WORK ITEM | Below are the records; copy exactly the stretch from the line containing "promotion of cooperation" through the line containing "interest groups are", both ends included, and nothing else.

[Records from a dataset]
↓↓↓
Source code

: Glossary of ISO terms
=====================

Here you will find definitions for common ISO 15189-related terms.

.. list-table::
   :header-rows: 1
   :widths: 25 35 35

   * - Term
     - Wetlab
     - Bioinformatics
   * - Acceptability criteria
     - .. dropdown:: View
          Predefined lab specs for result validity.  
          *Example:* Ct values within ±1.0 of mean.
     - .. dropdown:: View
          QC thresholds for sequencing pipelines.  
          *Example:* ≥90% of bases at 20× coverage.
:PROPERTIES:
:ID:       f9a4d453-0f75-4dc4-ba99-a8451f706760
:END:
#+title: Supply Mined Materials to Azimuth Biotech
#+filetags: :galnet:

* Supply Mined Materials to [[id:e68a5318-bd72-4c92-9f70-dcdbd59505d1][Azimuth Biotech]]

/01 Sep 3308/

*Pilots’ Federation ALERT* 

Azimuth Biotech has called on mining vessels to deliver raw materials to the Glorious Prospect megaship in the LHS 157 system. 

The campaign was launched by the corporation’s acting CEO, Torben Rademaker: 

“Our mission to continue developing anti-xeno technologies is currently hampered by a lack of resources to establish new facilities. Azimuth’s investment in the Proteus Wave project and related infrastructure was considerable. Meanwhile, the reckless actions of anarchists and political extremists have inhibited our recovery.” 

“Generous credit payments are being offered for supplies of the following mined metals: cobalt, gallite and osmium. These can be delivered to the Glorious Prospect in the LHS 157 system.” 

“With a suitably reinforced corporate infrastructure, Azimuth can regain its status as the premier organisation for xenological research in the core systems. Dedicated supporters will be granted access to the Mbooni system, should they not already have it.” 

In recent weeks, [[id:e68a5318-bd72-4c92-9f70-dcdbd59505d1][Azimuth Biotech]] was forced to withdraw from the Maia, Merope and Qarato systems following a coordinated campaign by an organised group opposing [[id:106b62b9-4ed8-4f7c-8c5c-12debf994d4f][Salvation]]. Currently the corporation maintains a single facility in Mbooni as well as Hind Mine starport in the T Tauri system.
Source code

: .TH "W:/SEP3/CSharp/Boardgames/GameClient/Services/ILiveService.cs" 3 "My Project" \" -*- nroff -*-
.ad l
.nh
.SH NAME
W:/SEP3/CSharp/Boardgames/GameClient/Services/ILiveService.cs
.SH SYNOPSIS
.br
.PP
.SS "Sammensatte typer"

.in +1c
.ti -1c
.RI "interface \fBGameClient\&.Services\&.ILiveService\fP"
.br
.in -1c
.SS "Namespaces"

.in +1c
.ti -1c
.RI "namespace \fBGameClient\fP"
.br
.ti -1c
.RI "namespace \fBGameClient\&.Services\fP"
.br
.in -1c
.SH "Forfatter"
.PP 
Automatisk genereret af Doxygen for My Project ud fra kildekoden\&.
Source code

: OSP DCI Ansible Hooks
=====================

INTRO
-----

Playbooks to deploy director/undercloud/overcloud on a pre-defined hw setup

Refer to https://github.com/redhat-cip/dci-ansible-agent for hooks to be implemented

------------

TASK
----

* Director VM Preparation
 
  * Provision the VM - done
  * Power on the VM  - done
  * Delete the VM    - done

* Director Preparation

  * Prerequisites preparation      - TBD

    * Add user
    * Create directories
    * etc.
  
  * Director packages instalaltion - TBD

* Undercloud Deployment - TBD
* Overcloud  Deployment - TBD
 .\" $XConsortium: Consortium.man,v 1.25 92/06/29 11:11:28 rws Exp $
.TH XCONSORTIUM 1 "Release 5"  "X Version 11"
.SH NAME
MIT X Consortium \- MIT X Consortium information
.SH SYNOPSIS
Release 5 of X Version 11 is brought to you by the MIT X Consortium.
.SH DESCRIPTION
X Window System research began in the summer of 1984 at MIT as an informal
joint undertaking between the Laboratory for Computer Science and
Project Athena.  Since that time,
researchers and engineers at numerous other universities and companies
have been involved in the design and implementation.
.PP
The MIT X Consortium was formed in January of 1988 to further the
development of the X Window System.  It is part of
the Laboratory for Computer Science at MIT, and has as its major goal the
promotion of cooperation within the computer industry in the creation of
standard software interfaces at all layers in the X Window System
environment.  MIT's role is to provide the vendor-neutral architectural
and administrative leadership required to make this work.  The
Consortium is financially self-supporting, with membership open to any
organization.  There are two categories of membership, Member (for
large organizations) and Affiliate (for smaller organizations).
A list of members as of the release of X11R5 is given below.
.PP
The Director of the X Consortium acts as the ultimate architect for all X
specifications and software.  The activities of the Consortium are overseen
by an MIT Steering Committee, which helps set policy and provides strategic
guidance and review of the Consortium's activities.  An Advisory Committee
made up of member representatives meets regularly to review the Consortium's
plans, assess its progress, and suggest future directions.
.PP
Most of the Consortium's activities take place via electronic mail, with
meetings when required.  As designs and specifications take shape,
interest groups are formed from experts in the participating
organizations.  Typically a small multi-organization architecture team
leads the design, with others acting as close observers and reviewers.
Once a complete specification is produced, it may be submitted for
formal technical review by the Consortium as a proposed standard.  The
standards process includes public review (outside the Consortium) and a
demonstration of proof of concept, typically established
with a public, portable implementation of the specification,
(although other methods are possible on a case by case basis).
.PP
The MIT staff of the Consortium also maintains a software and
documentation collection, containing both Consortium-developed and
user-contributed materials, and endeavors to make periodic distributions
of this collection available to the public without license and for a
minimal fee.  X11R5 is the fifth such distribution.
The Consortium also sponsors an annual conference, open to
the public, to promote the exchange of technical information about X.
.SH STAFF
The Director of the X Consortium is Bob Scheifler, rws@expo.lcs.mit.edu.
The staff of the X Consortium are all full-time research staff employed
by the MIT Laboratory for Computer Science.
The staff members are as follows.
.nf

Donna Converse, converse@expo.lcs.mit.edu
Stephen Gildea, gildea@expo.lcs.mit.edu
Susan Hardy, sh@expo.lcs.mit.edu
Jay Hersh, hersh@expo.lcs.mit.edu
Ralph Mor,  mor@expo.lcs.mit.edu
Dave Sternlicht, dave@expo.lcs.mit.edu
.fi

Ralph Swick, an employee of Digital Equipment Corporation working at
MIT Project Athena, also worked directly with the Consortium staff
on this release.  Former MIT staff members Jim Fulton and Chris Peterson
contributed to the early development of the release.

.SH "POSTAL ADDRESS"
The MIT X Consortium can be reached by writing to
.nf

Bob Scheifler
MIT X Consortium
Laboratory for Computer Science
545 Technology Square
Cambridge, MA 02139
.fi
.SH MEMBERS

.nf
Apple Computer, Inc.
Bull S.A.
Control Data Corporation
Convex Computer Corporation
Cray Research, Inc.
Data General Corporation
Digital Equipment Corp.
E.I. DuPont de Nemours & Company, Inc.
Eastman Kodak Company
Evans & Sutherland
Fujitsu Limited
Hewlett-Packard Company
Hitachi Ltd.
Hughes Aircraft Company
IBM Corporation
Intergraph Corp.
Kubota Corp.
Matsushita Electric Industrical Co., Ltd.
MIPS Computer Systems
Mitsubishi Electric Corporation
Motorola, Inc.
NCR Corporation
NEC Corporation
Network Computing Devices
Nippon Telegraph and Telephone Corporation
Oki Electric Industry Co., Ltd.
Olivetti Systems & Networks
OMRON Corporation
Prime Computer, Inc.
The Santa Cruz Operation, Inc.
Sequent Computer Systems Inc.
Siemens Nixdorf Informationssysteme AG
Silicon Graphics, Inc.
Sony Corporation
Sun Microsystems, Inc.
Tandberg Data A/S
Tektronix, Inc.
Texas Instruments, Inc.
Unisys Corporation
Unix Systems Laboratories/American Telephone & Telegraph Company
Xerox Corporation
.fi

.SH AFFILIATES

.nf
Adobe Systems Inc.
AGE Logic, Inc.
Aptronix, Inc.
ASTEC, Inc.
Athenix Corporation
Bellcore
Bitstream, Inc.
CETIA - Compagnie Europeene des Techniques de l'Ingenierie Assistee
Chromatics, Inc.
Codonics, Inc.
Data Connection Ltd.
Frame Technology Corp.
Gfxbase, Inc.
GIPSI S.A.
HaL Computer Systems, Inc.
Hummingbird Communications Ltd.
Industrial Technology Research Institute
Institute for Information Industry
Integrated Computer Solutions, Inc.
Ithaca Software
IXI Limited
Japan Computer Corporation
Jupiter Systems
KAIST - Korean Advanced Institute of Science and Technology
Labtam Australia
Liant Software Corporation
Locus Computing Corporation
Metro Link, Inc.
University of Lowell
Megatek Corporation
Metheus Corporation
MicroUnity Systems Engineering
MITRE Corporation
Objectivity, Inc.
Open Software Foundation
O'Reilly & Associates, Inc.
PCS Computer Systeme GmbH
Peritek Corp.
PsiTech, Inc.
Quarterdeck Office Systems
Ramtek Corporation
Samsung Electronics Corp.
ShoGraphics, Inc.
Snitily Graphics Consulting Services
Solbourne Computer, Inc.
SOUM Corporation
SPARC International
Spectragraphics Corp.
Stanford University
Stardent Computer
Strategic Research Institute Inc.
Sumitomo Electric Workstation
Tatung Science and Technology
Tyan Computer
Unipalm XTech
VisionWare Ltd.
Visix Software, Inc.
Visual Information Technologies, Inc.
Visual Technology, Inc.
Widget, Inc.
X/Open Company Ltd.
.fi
↑↑↑
RESPONSE FOR THIS EXERCISE |
promotion of cooperation within the computer industry in the creation of
standard software interfaces at all layers in the X Window System
environment.  MIT's role is to provide the vendor-neutral architectural
and administrative leadership required to make this work.  The
Consortium is financially self-supporting, with membership open to any
organization.  There are two categories of membership, Member (for
large organizations) and Affiliate (for smaller organizations).
A list of members as of the release of X11R5 is given below.
.PP
The Director of the X Consortium acts as the ultimate architect for all X
specifications and software.  The activities of the Consortium are overseen
by an MIT Steering Committee, which helps set policy and provides strategic
guidance and review of the Consortium's activities.  An Advisory Committee
made up of member representatives meets regularly to review the Consortium's
plans, assess its progress, and suggest future directions.
.PP
Most of the Consortium's activities take place via electronic mail, with
meetings when required.  As designs and specifications take shape,
interest groups are formed from experts in the participating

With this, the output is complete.